Task brief.
Copy the whole listing below exactly.
Dataset content: Begin
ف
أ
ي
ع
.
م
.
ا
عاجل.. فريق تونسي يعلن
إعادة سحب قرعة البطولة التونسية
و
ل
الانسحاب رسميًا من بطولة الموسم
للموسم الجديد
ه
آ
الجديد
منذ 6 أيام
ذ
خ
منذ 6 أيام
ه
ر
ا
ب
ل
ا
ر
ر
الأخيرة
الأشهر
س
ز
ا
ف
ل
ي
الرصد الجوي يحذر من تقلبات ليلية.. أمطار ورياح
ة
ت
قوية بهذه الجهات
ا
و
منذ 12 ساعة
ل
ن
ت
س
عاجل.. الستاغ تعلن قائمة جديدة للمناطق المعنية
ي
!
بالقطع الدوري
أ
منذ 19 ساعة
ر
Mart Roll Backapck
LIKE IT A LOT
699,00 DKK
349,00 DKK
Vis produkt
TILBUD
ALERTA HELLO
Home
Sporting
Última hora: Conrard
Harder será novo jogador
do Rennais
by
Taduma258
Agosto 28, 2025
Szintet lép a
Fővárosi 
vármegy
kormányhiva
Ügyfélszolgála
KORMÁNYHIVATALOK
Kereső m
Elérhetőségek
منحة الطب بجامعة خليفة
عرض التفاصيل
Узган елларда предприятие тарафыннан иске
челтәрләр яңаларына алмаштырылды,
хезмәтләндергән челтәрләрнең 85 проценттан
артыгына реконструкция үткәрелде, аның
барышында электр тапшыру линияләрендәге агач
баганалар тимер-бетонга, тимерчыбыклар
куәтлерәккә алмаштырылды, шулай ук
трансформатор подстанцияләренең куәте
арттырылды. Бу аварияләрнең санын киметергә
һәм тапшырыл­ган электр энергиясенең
Dataset content: End
Exercise result.
ف
أ
ي
ع
.
م
.
ا
عاجل.. فريق تونسي يعلن
إعادة سحب قرعة البطولة التونسية
و
ل
الانسحاب رسميًا من بطولة الموسم
للموسم الجديد
ه
آ
الجديد
منذ 6 أيام
ذ
خ
منذ 6 أيام
ه
ر
ا
ب
ل
ا
ر
ر
الأخيرة
الأشهر
س
ز
ا
ف
ل
ي
الرصد الجوي يحذر من تقلبات ليلية.. أمطار ورياح
ة
ت
قوية بهذه الجهات
ا
و
منذ 12 ساعة
ل
ن
ت
س
عاجل.. الستاغ تعلن قائمة جديدة للمناطق المعنية
ي
!
بالقطع الدوري
أ
منذ 19 ساعة
ر
Mart Roll Backapck
LIKE IT A LOT
699,00 DKK
349,00 DKK
Vis produkt
TILBUD
ALERTA HELLO
Home
Sporting
Última hora: Conrard
Harder será novo jogador
do Rennais
by
Taduma258
Agosto 28, 2025
Szintet lép a
Fővárosi 
vármegy
kormányhiva
Ügyfélszolgála
KORMÁNYHIVATALOK
Kereső m
Elérhetőségek
منحة الطب بجامعة خليفة
عرض التفاصيل
Узган елларда предприятие тарафыннан иске
челтәрләр яңаларына алмаштырылды,
хезмәтләндергән челтәрләрнең 85 проценттан
артыгына реконструкция үткәрелде, аның
барышында электр тапшыру линияләрендәге агач
баганалар тимер-бетонга, тимерчыбыклар
куәтлерәккә алмаштырылды, шулай ук
трансформатор подстанцияләренең куәте
арттырылды. Бу аварияләрнең санын киметергә
һәм тапшырыл­ган электр энергиясенең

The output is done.